@oralloy,
The weekend edition of The Georgian Times left no room for doubt. The weekly, which is published in English and edited entirely by women, enlisted in the cause with all its might: "For Georgia and victory," "Georgia alone in stand-off with Russia," and "Europe learned nothing from Hitler's crimes" screamed the paper's front-page headlines. When the cannons are roaring in this spectacular Caucasian country, as in almost every country, everything serves a melodramatic purpose and self-criticism falls silent.
But one does not have to be a propagandizing Georgian newspaper to paint this new war in stark black and white. After all, the West and Israel are doing it, too: Georgia, a tiny democracy, dear to the West and darling of the U.S., is facing off against the aggressive, conquering, bullying Russian bear, not to mention the new Nazi. Good guys versus bad guys, David versus Goliath, "Adolf Putin" versus the freedom fighters.
It has been years since we have had a war in which it is so clear to spectators in the West who constitute the Children of Light and who constitute the Children of Darkness.
It is a matter of propaganda. The U.S. president's remarks on Friday that the world would not accept bullying and intimidation could only raise a bitter smile.
George W. Bush talking about bullying? The U.S. president talking about intimidation? Who set off to two bullying wars this decade? Who tried to solve problems and replace regimes through intimidation if not our friend in the White House? Which power spilled more blood this decade? Russia or "the leader of the free world"?
For the West, everything goes, from placing missiles on Polish soil to discussing Georgia's joining NATO. But Russia is not even allowed to respond?

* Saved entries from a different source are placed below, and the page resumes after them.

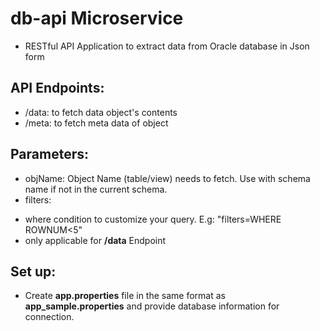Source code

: # db-api Microservice
* RESTful API Application to extract data from Oracle database in Json form

## API Endpoints:
* /data: to fetch data object's contents
* /meta: to fetch meta data of object

## Parameters:
* objName: Object Name (table/view) needs to fetch. Use with schema name if not in the current schema.
* filters:
- where condition to customize your query. E.g: "filters=WHERE ROWNUM<5"
- only applicable for **/data** Endpoint

## Set up:
* Create **app.properties** file in the same format as **app_sample.properties** and provide database information for connection.
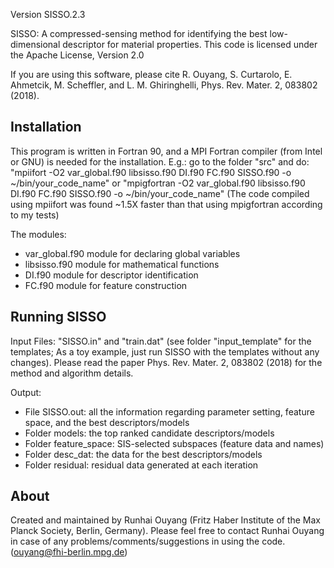 
Version SISSO.2.3

SISSO: A compressed-sensing method for identifying the best low-dimensional descriptor for material properties.
This code is licensed under the Apache License, Version 2.0

If you are using this software, please cite
R. Ouyang, S. Curtarolo, E. Ahmetcik, M. Scheffler, and L. M. Ghiringhelli, Phys. Rev. Mater. 2, 083802 (2018).


Installation
-------------
This program is written in Fortran 90, and a MPI Fortran compiler (from Intel or GNU) is needed for the installation.
E.g.: go to the folder "src" and do:
"mpiifort -O2 var_global.f90 libsisso.f90 DI.f90 FC.f90 SISSO.f90 -o ~/bin/your_code_name"
or
"mpigfortran -O2 var_global.f90 libsisso.f90 DI.f90 FC.f90 SISSO.f90 -o ~/bin/your_code_name"
(The code compiled using mpiifort was found ~1.5X faster than that using mpigfortran according to my tests)

The modules:
- var_global.f90 module for declaring global variables
- libsisso.f90   module for mathematical functions
- DI.f90         module for descriptor identification
- FC.f90         module for feature construction


Running SISSO
-------------
Input Files: "SISSO.in" and "train.dat"
(see folder "input_template" for the templates; As a toy example, just run SISSO with the templates without any changes).
Please read the paper Phys. Rev. Mater. 2, 083802 (2018) for the method and algorithm details.

Output:
- File SISSO.out: all the information regarding parameter setting, feature space, and the best descriptors/models
- Folder models: the top ranked candidate descriptors/models
- Folder feature_space: SIS-selected subspaces (feature data and names)
- Folder desc_dat: the data for the best descriptors/models
- Folder residual: residual data generated at each iteration


About
-------------
Created and maintained by Runhai Ouyang (Fritz Haber Institute of the Max Planck Society, Berlin, Germany).
Please feel free to contact Runhai Ouyang in case of any problems/comments/suggestions in using the code.
(ouyang@fhi-berlin.mpg.de)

After a few days on the frontline in Gori, the picture that emerges is complex and far from unilateral. The first question is, as usual, who started it. Georgian minister Temur Yakobashvili, of course, has a ready and clear-cut response: the Russians. The separatists provoked, Russia invaded. But even as he expresses himself in fluent Hebrew - "either you get screwed or you screw" - one is not easily convinced that this is simply an innocent country that found itself the victim of a fire-breathing giant.
Yakobashvili, the Jewish minister of "reintegration," another white-washed term for occupation, is responsible in the name of his government for two controversial regions, Abkhazia and South Ossetia. He ignores the fact that the inhabitants of these areas do not want to be part of his country.
The two maps of these regions hanging in his office do not change this. He also blurs the fact that about a week ago his country sent troops into South Ossetia, most of whose inhabitants are Russian citizens, a move Moscow could not help but consider a provocation.
The Cold War is back. It returned suddenly, after Russia already lost. The question remains as to whether a single-power world is more peaceful than a polarized world. In two decades of sole American hegemony we have not seen less war and bloodshed - even if the world is considered "freer."
It is unlikely that the war has ended, but meanwhile let us not fall again into a deceptive trap just because Saakashvili speaks better English than Putin.